Entendendo a Reforma Tributária no DF

Em uma discussão sobre os impactos da reforma tributária no Distrito Federal, o presidente do Sindicato do Comércio Atacadista do DF (Sindiatacadista/DF), Álvaro Silveira Júnior, participou do CB.Poder, parceria entre o Correio e a TV Brasília, nesta quarta-feira (14/1). Durante a entrevista, conduzida pelos jornalistas Samanta Sallum e Ronayre Nunes, Silveira Júnior abordou tanto os aspectos positivos quanto os negativos da reforma, destacando como o DF poderá se beneficiar das novas regulamentações tributárias. A seguir, destacamos os principais aspectos da conversa.

Desafios para o Setor Empresarial

O presidente do Sindiatacadista ressaltou que o ano de 2026 será um marco desafiador para o setor empresarial, especialmente para o atacado. “As mudanças começam a surtir efeito agora, mesmo que não sejam visíveis imediatamente para o consumidor”, afirmou. Ele explicou que os empresários terão que se preparar para a nova legislação até 2032, e que a reforma tributária é crucial para que o Distrito Federal se mantenha competitivo, uma vez que o setor atacadista é um dos maiores responsáveis pela arrecadação de impostos na região.
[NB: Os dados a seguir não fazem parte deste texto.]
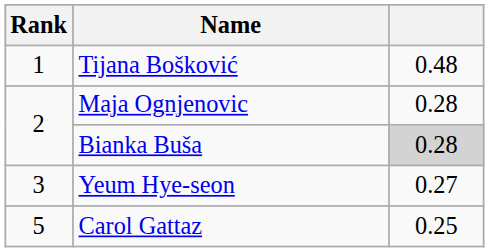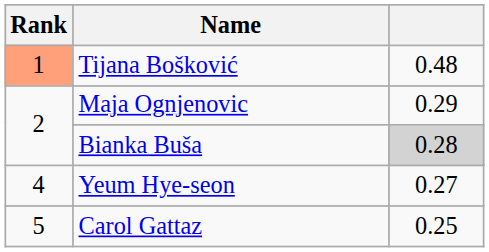Tijana Bošković | Rank: no background -> lightsalmon background
Maja Ognjenovic | column 3: 0.28 -> 0.29
Yeum Hye-seon | Rank: 3 -> 4
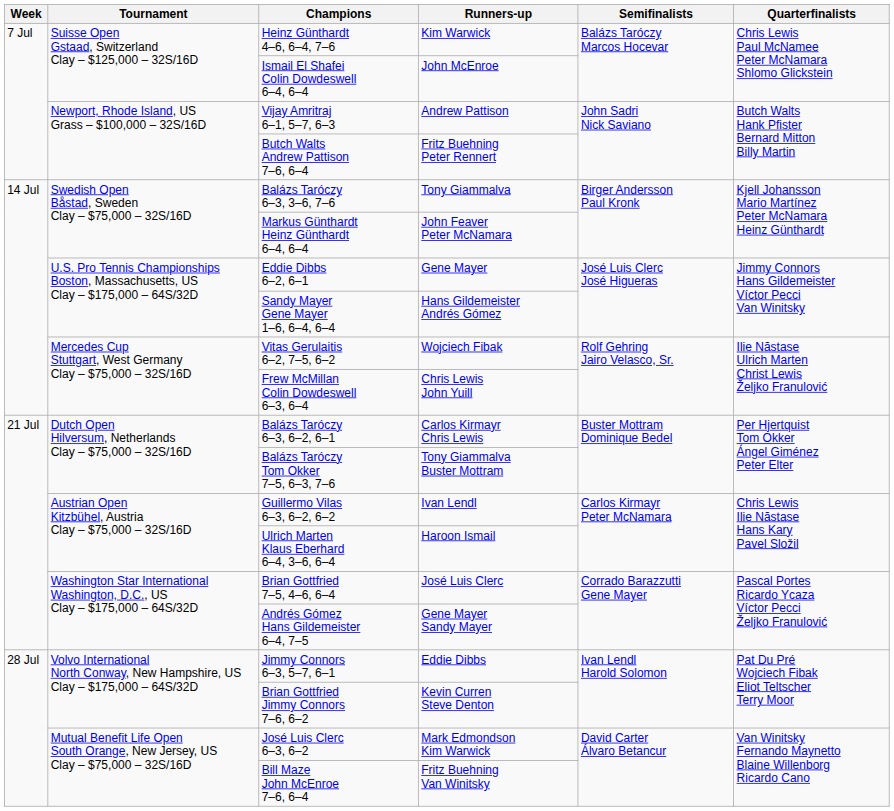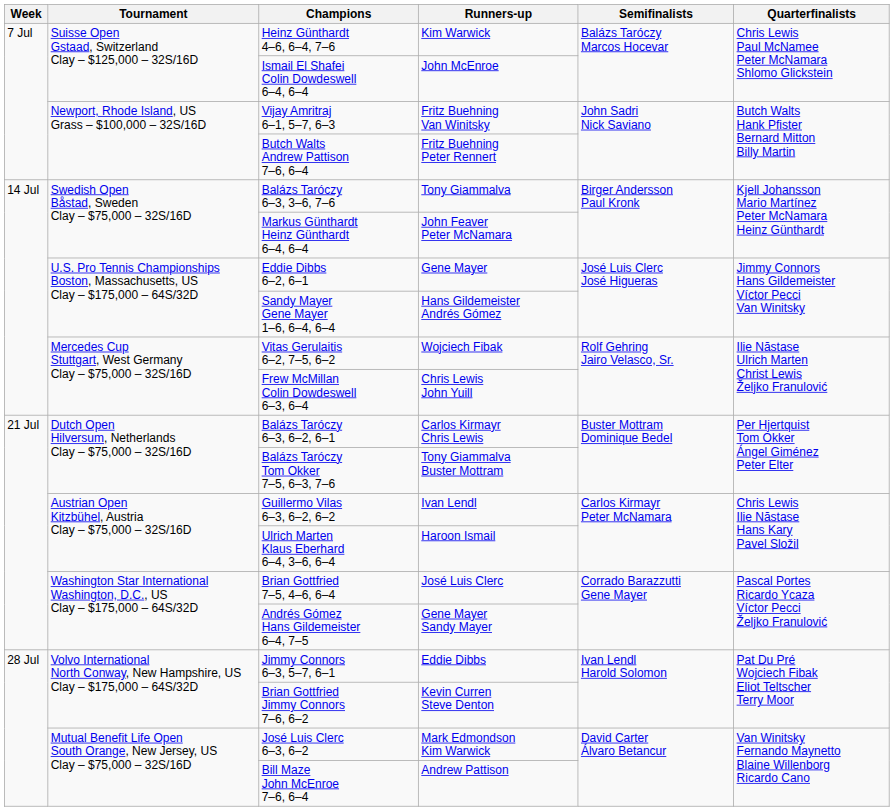Vijay Amritraj 6–1, 5–7, 6–3 | Runners-up: Andrew Pattison -> Fritz Buehning Van Winitsky
Bill Maze John McEnroe 7–6, 6–4 | Runners-up: Fritz Buehning Van Winitsky -> Andrew Pattison
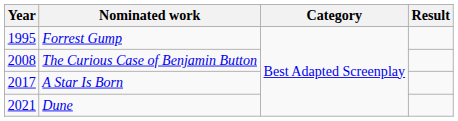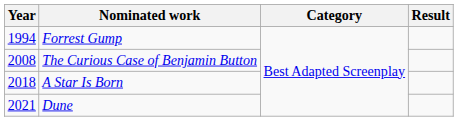Forrest Gump | Year: 1995 -> 1994
A Star Is Born | Year: 2017 -> 2018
Impactos nos Preços ao Consumidor

Uma das dúvidas mais frequentes é se os custos adicionais impostos pela reforma tributária afetarão o preço final dos produtos. Silveira Júnior indicou que, no início, os preços podem sim sofrer um aumento, mas a tendência é que, a médio e longo prazo, esses valores se estabilizem e até diminuam. Ele alertou, no entanto, que alguns segmentos, como o de aluguel, sofrerão uma elevação nos impostos, o que poderá pressionar o fluxo de caixa das empresas.

Possíveis Melhorias na Reforma

Questionado sobre o que poderia ser aprimorado na reforma, o empresário expressou preocupação com a alíquota final, que considera excessivamente alta. “Estamos falando de um dos maiores índices do mundo”, destacou. Silveira Júnior solicitou uma análise cuidadosa sobre como as mudanças afetarão a arrecadação, especialmente para garantir que os consumidores se beneficiem com uma redução dessas taxas ao longo do tempo. Ele citou que a alíquota pode chegar a 28%, mas que segmentos essenciais, como alimentos e medicamentos, serão menos impactados.

Benefícios Fiscais e Sustentabilidade

O presidente do Sindiatacadista também se debruçou sobre a questão dos benefícios fiscais. Ele defendeu que setores críticos, como o de medicamentos e alimentos, não podem suportar alíquotas exorbitantes, que poderiam comprometer o acesso da população a produtos essenciais. “Os benefícios fiscais são um ponto positivo da reforma, pois visam proteger essas áreas sensíveis”, afirmou. Além disso, ele enfatizou a importância de uma gestão fiscal responsável, destacando que aumentar a arrecadação sem controle de gastos não é sustentável.

Desafios Econômicos e Perspectivas Futuras

Silveira Júnior tocou em temas como as dificuldades financeiras enfrentadas pelo Governo do Distrito Federal (GDF), principalmente com a queda nas expectativas de arrecadação de ICMS e ISS. “A desaceleração econômica é uma preocupação válida, especialmente em setores ativos, como a construção civil, que têm sido fortemente impactados pela alta taxa de juros”, analisou. Ele acredita que a redução das taxas de juros é crucial para estimular o crescimento da economia e aumentar o poder de consumo da população.

Expectativas para o Novo Ano

Ao final, o presidente do Sindiatacadista compartilhou suas expectativas para o próximo ano: “Com um cenário econômico que favorece a queda da inflação, o Banco Central deve considerar a possibilidade de reduzir os juros na próxima reunião”. Ele concluiu que, quanto mais sensata for a gestão dos gastos públicos, mais rápida será a recuperação econômica e o impacto positivo para os empresários e consumidores do DF.